Option D: An independent body would investigate allegations of sexual misconduct, and possibly other kinds of serious inmate allegations.

A fourth option involves creating a new independent body that would be responsible for investigating and coming to a finding with respect to allegations by inmates of a serious nature, including sexual misconduct. This body would be created by legislative amendment, and would have its authority and procedures outlined in law.

This idea is not a new one and in fact has been suggested by the very body whose role is to provide recommendations, including those that are of a systemic nature. The Correctional Investigator has more than once recommended such a mechanism. The Annual Report of 1996-7 states:

      "On the basis of this Office's experience over the years in dealing with the Correctional Service and without in any way limiting the judicial guidance and control called for by Madame Justice Arbour, I believe there is an urgent need for a mechanism somewhere between the Ombudsman function of this Office and the courts, with the legislative authority to order timely corrective action in instances of illegalities, gross mismanagement or unfairness. The correctional environment, the impact of administrative decisions on individuals within that environment and the past track record of the Correctional Service in approaching individual and systemic areas of legitimate concern in an objective, timely and thorough fashion, demands that a timely and responsive binding avenue of redress be available.

      So again, as I did in last year's Annual Report, in response to and in support of the findings of Madame Justice Arbour, and in concert with the ongoing review of the Corrections and Conditional Release Act, the Commissioner, recommend:

    a) that an administrative tribunal be established with the authority both to compel Correctional Service compliance with legislation and policy governing the administration of the sentence and to redress the adverse effects of non-compliance, and

    b) that access to the tribunal be provided for those instances where if within a reasonable time after receiving a recommendation from the Correctional Investigator pursuant to s. 179 of the Corrections and Conditional Release Act, the Commission of Corrections takes no action that is seen as adequate or appropriate.
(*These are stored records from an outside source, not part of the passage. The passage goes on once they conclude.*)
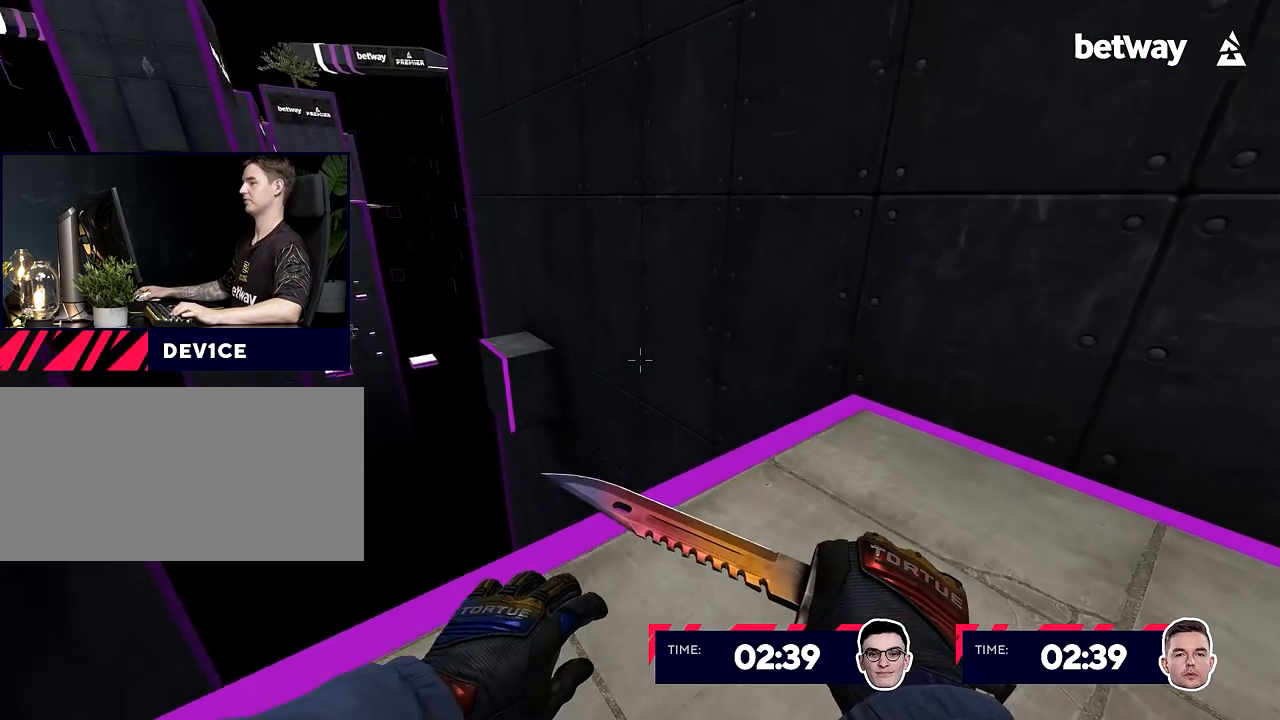
{"keys": ["a"], "mouse": ["right"], "events": [[333, "a", "down"], [383, "mouse_right", "down"], [383, "mouse_wheel_down", "down"], [417, "w", "up"], [467, "mouse_wheel_down", "up"]]}
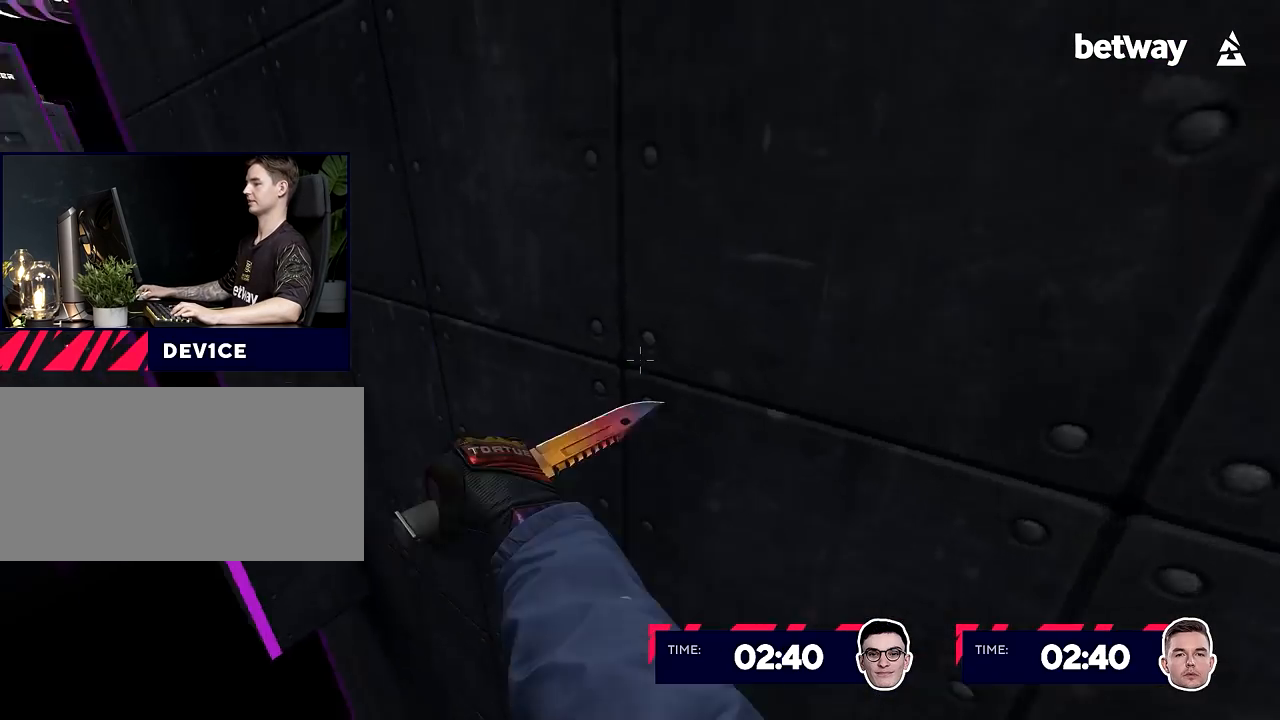
{"keys": ["d", "w"], "mouse": ["right"], "events": [[351, "a", "up"], [434, "d", "down"], [484, "w", "down"]]}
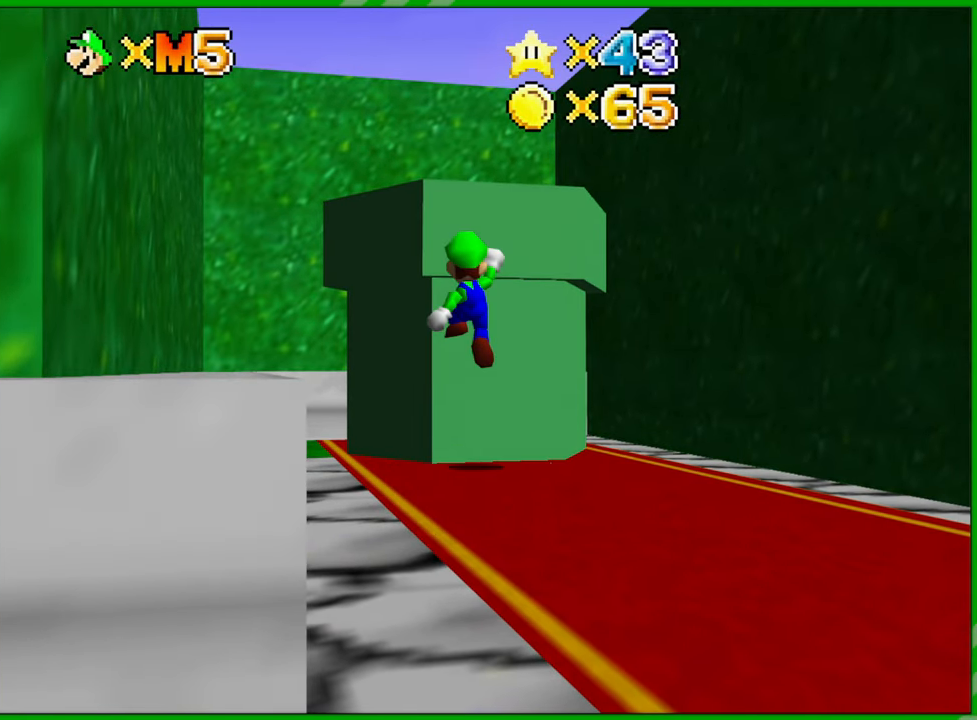
Gameplay with a controller (Nintendo layout); each line is a JSON object with the inputs held at the frame after it. "events" lists button and stick changes between this image and that frame as [ms after this image, input, new state], when the widget could be followed in between. Not read: L1 L3 R1 R3 X Y Z.
{"buttons": [], "left_stick": "up", "events": [[50, "left_stick", "up"], [317, "A", "up"]]}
      This recommendation, as I have previously indicated, is intended to support and complement, not attenuate or replace, the function of this Office in ensuring that areas of offender concern are decided on in an objective and timely fashion consistent with the Service's legislative responsibility."pg.3)

This option, then, involves taking the investigations of sexual misconduct allegations, along with other allegations of a serious nature such as physical assault, away from CSC and giving the responsibility to an independent body. This option certainly would be seen to be independent by all parties, and would have trained investigators to handle these complex complaints. Such a body would develop considerable understanding and knowledge of the unique world of the penitentiary, and could bring this to bear on coming to a determination. Investigators could also be trained to have knowledge and sensitivity with respect to victims of sexual abuse/misconduct.

There are a number of issues that would need to be addressed in such a model. The question of how stipulations for handling of discipline of employees spelled out in collection agreements with unions can be incorporated in such a new approach, and the degree to which the discipline process would need to rest within CSC are central ones. It may be that such a body would handle fact finding only, leaving discipline to the present CSC process, possibly guided by legislation. Whether information gathered in an investigation of an allegation could be used against a staff member in any discipline or criminal hearing is another important question to be addressed.